Reproduce the data exactly and drop any pictures it holds.

Structured page parsing data
###

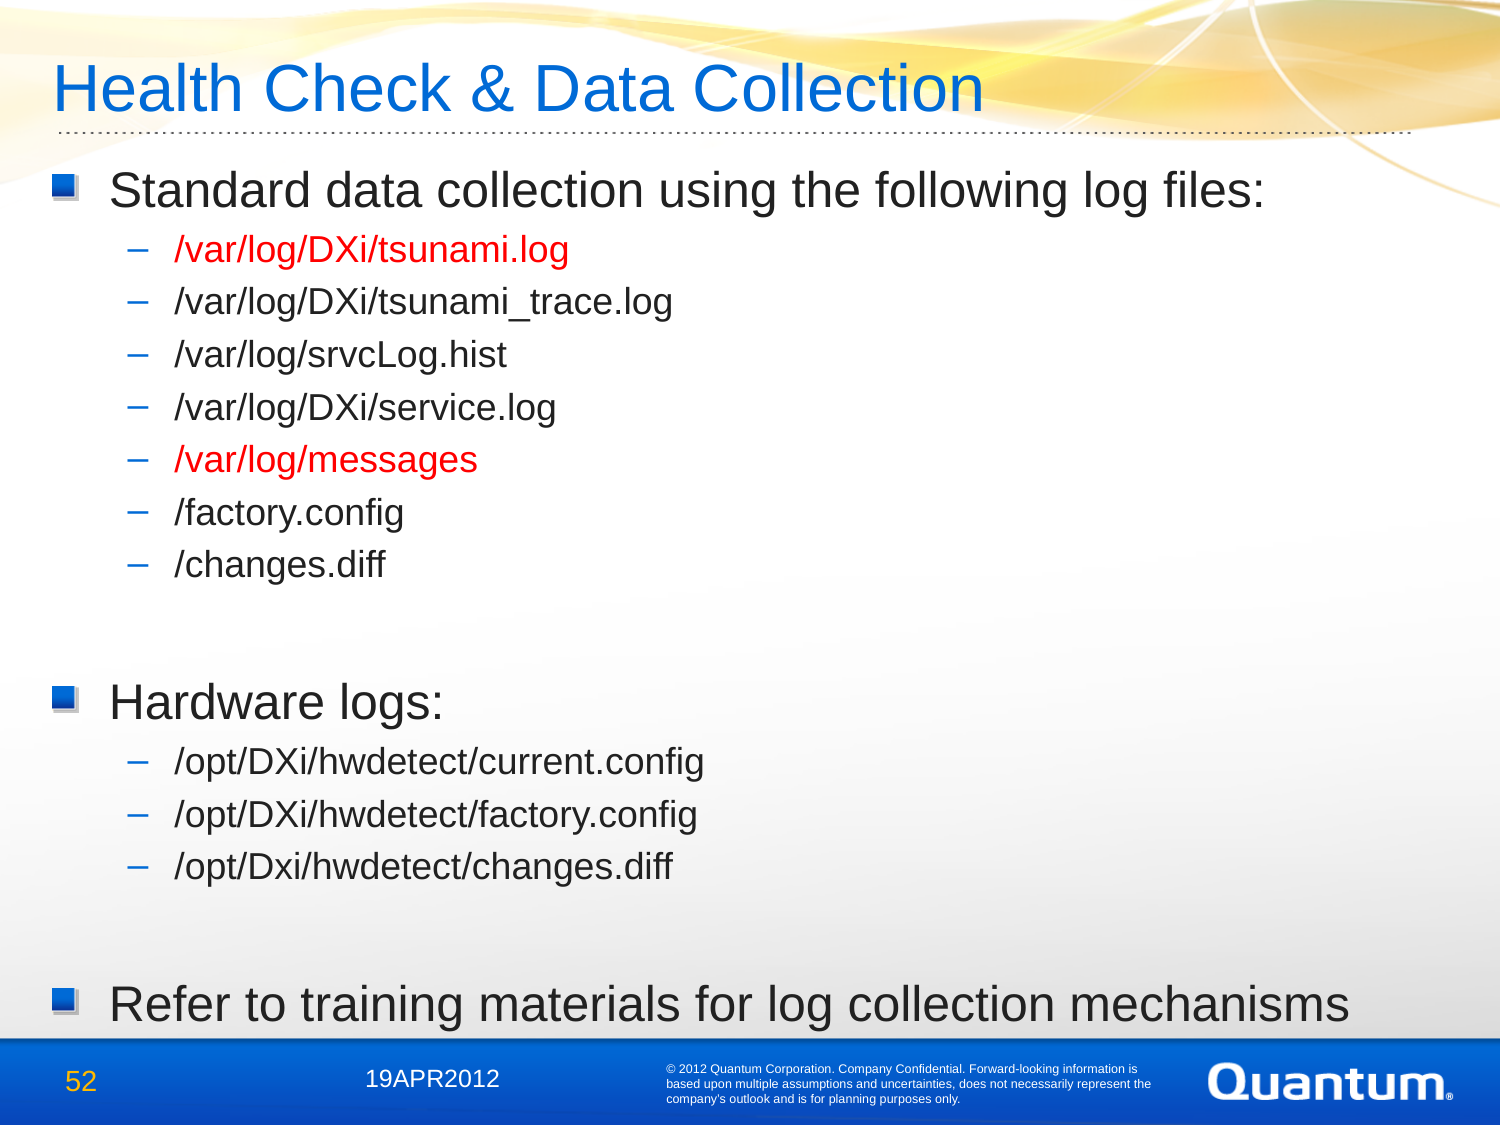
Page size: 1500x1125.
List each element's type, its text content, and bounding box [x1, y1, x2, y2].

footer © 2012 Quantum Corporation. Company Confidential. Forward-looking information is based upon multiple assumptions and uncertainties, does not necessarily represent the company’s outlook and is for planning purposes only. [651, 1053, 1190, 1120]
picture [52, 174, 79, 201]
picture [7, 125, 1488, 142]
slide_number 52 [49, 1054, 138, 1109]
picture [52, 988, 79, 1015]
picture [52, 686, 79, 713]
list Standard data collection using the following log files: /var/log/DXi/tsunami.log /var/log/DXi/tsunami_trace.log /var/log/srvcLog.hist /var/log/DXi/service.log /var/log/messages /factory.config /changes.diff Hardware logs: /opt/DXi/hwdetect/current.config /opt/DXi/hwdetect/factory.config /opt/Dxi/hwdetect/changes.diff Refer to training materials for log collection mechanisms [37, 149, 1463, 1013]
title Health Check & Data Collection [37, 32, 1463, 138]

###

▶ Answer section:
Page size: 1500x1125.
List each element's type, its text content, and bounding box [x1, y1, x2, y2].

footer © 2012 Quantum Corporation. Company Confidential. Forward-looking information is based upon multiple assumptions and uncertainties, does not necessarily represent the company’s outlook and is for planning purposes only. [651, 1053, 1190, 1120]
picture [52, 174, 79, 201]
picture [7, 125, 1488, 142]
slide_number 52 [49, 1054, 138, 1109]
picture [52, 988, 79, 1015]
picture [52, 686, 79, 713]
list Standard data collection using the following log files: /var/log/DXi/tsunami.log /var/log/DXi/tsunami_trace.log /var/log/srvcLog.hist /var/log/DXi/service.log /var/log/messages /factory.config /changes.diff Hardware logs: /opt/DXi/hwdetect/current.config /opt/DXi/hwdetect/factory.config /opt/Dxi/hwdetect/changes.diff Refer to training materials for log collection mechanisms [37, 149, 1463, 1013]
title Health Check & Data Collection [37, 32, 1463, 138]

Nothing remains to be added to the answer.